▶ [What is needed]: Task for the records below: please retype exactly and only the lines from the first through the one with "od 2 ili 3 krpe", with every picture omitted.

▶ [Listed records]:
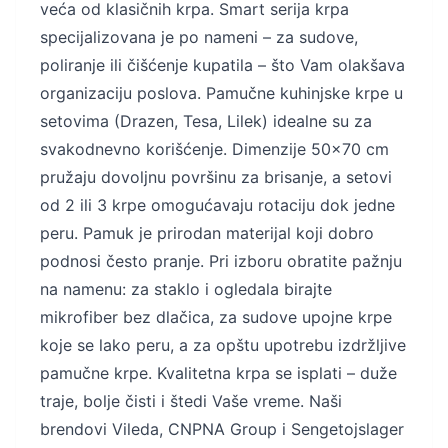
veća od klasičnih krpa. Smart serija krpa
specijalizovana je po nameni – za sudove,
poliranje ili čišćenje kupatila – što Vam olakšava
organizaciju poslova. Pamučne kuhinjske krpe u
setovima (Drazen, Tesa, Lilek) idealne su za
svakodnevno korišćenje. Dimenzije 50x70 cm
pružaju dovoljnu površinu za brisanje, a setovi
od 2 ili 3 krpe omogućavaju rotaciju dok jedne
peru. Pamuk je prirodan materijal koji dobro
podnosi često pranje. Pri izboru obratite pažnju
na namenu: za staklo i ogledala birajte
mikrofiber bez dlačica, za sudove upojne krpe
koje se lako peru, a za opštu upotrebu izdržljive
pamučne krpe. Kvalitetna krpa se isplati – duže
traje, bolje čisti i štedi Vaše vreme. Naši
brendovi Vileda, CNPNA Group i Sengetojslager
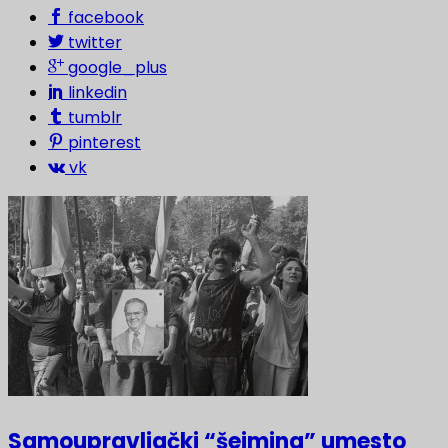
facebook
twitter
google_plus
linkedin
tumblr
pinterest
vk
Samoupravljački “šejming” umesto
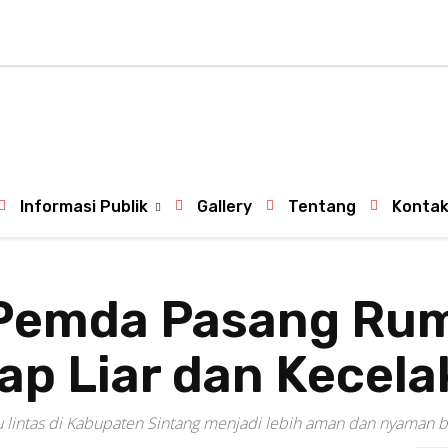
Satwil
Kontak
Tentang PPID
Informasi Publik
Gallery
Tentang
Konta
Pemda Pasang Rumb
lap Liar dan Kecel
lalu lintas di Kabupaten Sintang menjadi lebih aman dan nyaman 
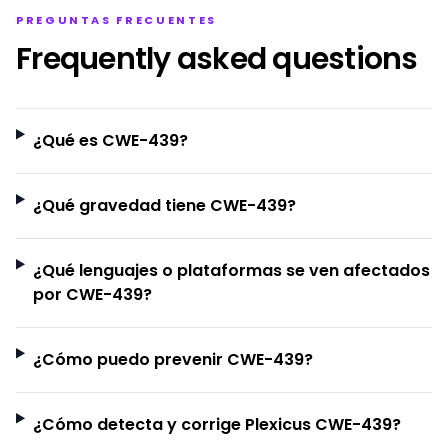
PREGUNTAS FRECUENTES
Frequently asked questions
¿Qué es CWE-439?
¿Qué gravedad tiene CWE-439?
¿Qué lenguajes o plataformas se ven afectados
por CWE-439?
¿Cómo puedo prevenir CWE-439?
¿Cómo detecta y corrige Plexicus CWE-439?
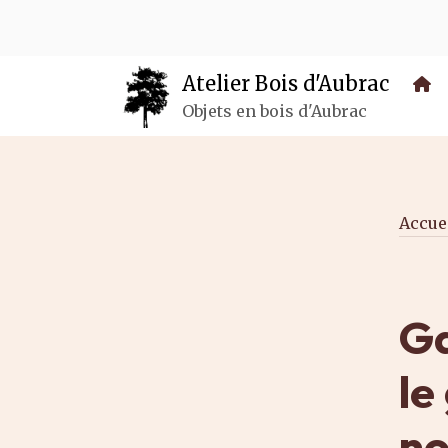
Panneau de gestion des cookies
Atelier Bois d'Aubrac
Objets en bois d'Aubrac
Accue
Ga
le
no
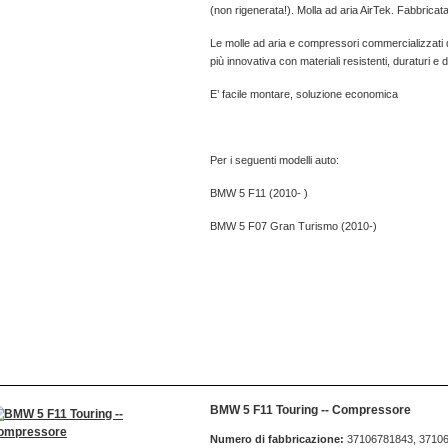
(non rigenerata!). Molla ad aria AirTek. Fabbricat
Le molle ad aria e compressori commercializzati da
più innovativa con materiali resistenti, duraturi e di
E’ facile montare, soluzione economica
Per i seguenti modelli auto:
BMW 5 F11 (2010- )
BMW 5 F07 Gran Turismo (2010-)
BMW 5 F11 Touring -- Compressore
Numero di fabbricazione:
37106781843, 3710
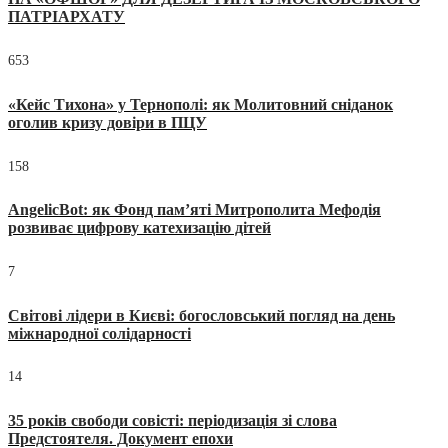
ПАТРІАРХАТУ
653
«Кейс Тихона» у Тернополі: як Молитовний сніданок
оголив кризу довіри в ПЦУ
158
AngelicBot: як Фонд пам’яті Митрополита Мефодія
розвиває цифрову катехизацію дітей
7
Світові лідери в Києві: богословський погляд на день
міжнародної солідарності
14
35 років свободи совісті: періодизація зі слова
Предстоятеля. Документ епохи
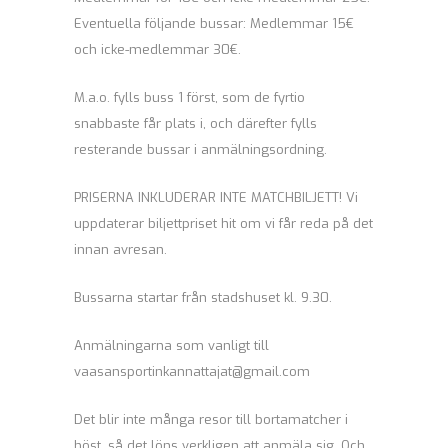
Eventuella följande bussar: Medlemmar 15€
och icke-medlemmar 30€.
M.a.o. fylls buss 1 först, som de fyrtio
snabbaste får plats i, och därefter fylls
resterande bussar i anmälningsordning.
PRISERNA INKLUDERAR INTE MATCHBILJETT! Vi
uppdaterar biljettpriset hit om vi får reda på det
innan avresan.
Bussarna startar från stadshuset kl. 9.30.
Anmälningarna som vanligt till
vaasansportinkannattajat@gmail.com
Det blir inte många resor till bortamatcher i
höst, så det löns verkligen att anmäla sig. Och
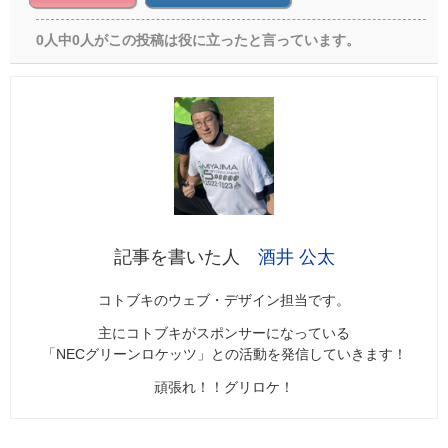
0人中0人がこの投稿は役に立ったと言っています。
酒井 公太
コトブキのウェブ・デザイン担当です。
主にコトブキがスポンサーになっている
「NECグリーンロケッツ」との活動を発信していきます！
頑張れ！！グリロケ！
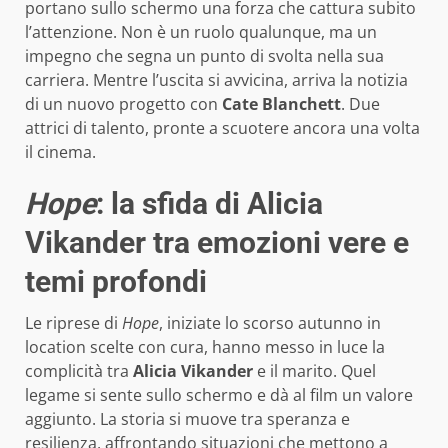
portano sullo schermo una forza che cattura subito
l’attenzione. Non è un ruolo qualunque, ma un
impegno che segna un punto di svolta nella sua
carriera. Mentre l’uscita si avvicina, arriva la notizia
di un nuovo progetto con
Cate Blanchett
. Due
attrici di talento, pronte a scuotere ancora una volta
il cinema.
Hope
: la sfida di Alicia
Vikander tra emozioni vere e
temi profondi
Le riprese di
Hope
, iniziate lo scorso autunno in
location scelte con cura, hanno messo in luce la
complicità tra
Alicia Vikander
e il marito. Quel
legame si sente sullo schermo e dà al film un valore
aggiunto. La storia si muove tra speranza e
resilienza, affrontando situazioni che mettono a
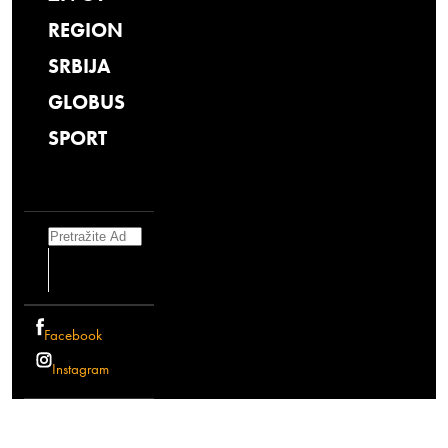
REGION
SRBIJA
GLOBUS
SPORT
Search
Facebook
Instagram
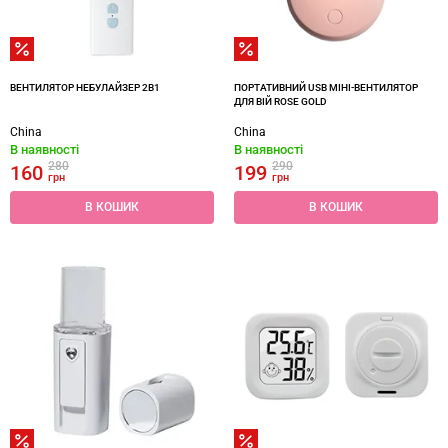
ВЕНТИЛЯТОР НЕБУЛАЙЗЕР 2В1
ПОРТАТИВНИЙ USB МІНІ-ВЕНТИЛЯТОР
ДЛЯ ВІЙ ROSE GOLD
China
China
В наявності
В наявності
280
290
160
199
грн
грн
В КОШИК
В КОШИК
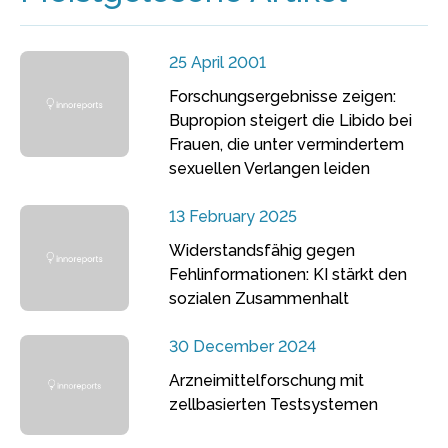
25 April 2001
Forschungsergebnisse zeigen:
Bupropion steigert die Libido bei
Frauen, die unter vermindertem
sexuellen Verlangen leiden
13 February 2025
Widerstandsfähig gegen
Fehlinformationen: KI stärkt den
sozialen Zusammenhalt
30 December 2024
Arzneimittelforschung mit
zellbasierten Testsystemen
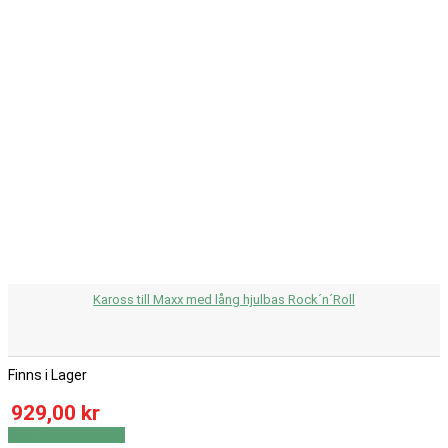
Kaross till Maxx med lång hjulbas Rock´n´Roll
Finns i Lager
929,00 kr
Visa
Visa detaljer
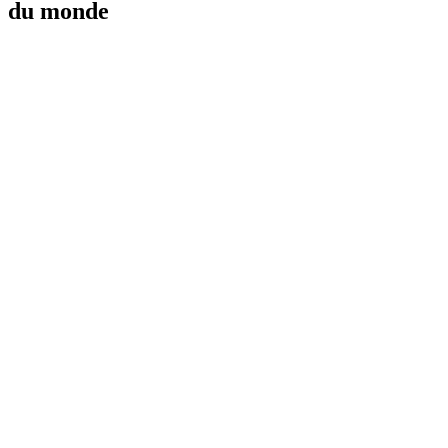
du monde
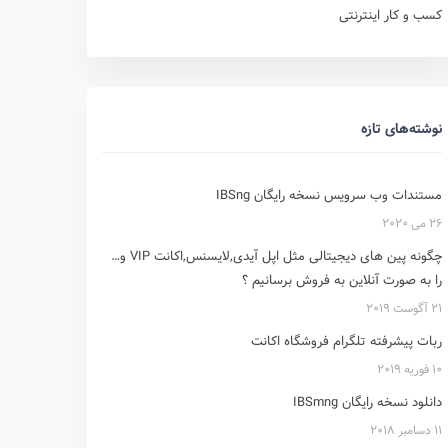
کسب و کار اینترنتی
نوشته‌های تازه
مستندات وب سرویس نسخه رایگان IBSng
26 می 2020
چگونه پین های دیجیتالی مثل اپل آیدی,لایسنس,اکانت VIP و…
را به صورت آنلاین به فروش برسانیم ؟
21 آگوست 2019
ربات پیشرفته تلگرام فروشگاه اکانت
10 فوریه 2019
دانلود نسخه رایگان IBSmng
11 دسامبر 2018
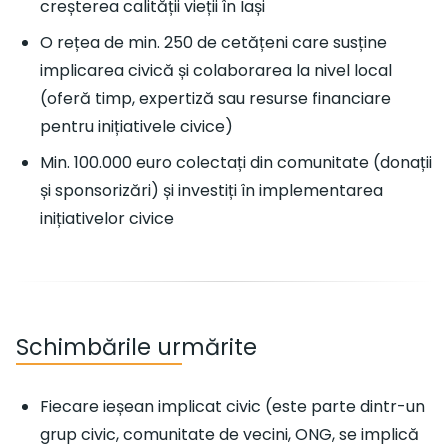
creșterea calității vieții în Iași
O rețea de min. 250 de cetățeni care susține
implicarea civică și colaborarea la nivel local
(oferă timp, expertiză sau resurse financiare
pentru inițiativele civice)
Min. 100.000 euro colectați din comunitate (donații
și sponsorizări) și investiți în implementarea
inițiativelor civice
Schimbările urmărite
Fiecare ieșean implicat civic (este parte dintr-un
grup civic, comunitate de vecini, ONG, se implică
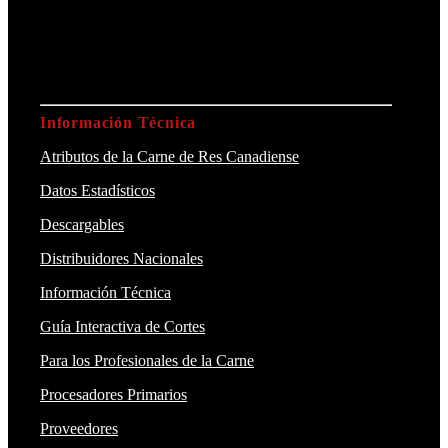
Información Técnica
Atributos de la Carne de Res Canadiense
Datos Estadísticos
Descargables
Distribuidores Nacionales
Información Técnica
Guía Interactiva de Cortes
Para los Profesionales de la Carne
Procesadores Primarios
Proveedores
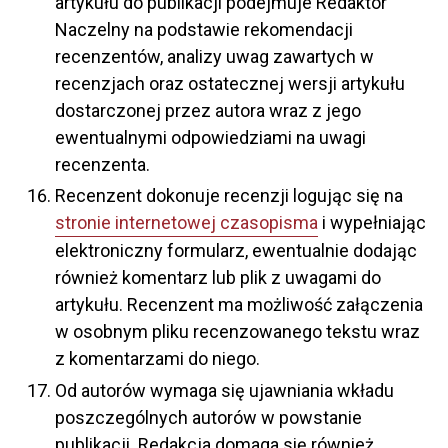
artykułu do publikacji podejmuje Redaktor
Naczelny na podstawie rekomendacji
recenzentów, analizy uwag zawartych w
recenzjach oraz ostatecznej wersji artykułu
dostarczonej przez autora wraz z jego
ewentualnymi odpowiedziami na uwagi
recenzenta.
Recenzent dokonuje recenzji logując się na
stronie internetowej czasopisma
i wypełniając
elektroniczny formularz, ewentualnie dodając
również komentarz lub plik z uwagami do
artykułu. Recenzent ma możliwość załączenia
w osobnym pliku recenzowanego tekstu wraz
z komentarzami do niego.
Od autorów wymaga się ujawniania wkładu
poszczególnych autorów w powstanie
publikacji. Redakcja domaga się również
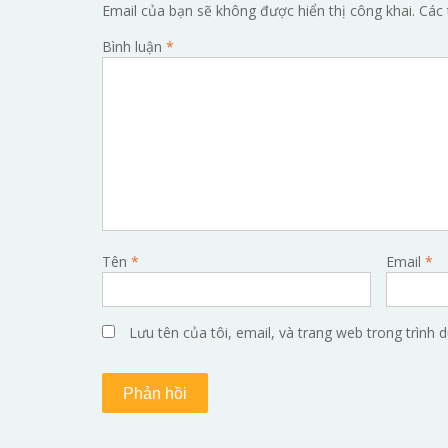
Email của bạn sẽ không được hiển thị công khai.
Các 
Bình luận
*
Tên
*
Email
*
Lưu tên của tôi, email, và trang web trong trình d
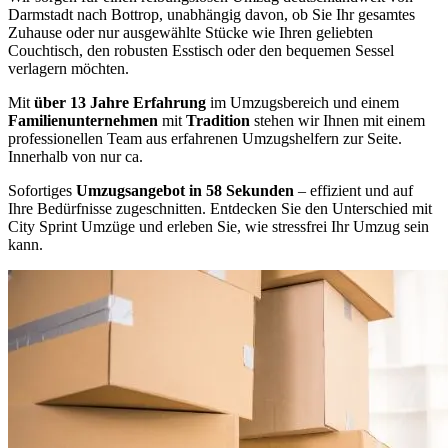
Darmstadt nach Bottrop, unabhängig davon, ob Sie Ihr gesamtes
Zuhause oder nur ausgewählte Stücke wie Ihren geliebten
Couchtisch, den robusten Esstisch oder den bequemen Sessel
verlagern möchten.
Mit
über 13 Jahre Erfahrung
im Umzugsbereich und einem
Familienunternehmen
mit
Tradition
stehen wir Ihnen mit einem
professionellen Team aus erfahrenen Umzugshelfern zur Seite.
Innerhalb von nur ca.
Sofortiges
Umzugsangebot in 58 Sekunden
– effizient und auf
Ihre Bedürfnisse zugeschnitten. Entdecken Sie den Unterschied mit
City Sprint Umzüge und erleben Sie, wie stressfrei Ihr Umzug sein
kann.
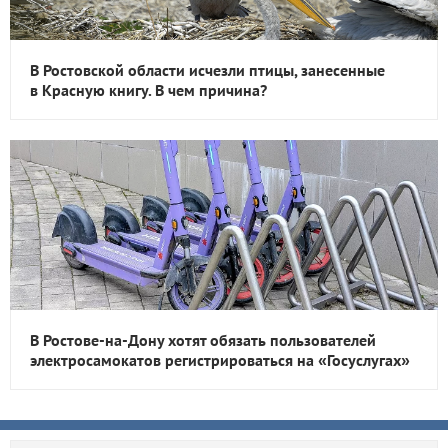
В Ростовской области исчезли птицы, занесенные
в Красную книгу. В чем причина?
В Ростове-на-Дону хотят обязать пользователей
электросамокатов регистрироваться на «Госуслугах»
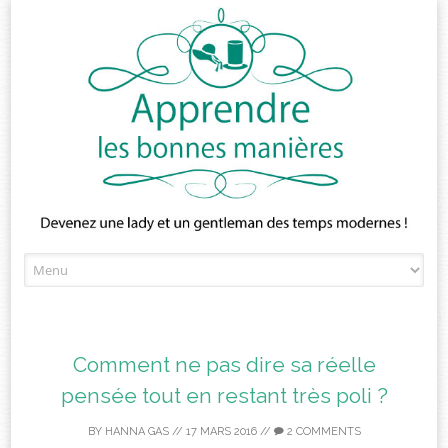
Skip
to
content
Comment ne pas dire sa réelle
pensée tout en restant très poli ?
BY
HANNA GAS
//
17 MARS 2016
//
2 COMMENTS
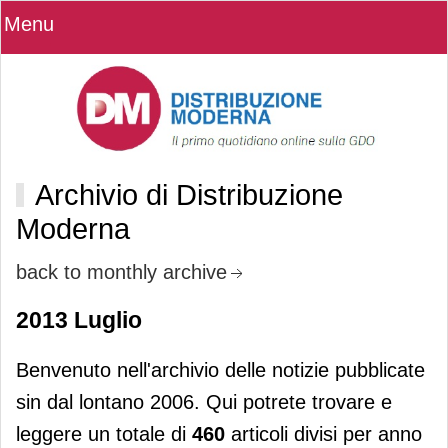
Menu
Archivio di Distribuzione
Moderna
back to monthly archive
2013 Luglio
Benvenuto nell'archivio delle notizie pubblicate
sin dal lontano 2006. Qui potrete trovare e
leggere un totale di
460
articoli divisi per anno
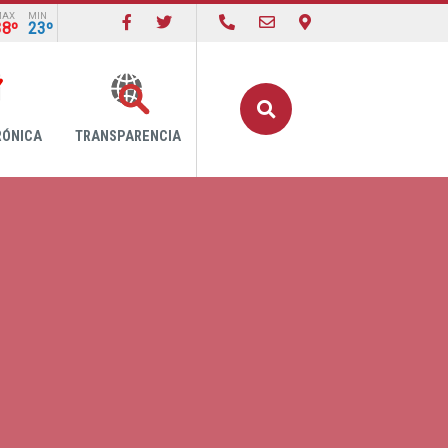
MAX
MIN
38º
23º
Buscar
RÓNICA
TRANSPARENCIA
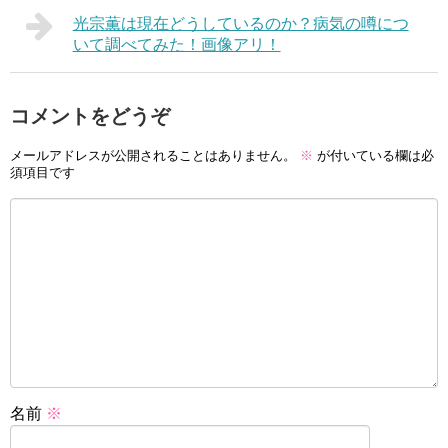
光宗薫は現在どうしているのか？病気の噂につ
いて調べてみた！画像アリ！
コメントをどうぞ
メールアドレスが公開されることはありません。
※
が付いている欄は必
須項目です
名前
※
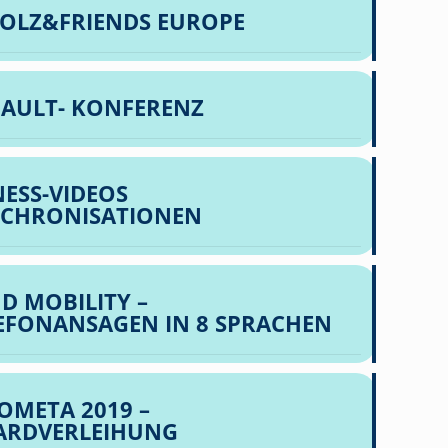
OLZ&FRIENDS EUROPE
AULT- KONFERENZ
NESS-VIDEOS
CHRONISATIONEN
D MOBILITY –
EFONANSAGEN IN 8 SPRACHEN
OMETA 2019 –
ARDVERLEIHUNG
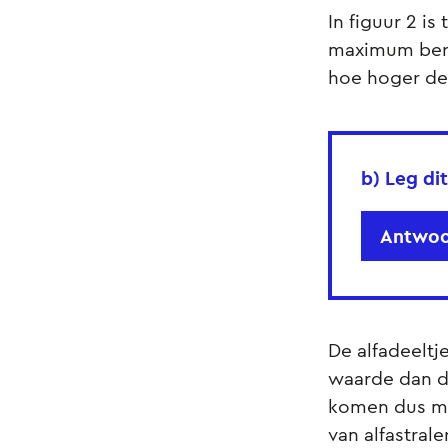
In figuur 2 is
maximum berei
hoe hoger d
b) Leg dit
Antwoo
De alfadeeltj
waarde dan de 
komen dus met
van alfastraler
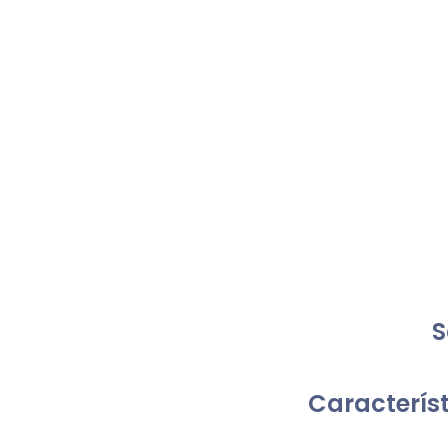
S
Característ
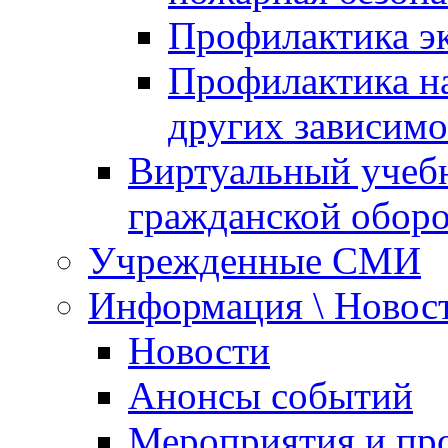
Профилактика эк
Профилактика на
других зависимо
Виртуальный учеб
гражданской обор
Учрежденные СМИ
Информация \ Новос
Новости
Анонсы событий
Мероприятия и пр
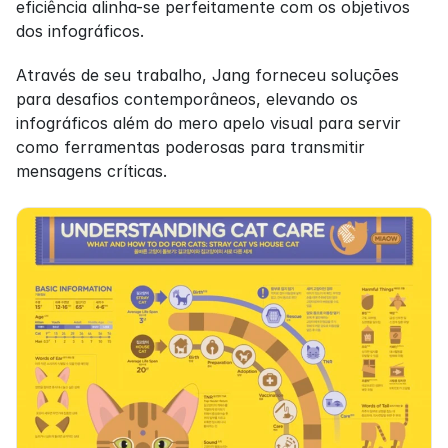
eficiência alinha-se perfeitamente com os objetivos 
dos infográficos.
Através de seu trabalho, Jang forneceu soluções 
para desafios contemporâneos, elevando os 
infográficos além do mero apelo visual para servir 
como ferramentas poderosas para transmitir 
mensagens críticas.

▶ [Result of the task]:
veća od klasičnih krpa. Smart serija krpa
specijalizovana je po nameni – za sudove,
poliranje ili čišćenje kupatila – što Vam olakšava
organizaciju poslova. Pamučne kuhinjske krpe u
setovima (Drazen, Tesa, Lilek) idealne su za
svakodnevno korišćenje. Dimenzije 50x70 cm
pružaju dovoljnu površinu za brisanje, a setovi
od 2 ili 3 krpe omogućavaju rotaciju dok jedne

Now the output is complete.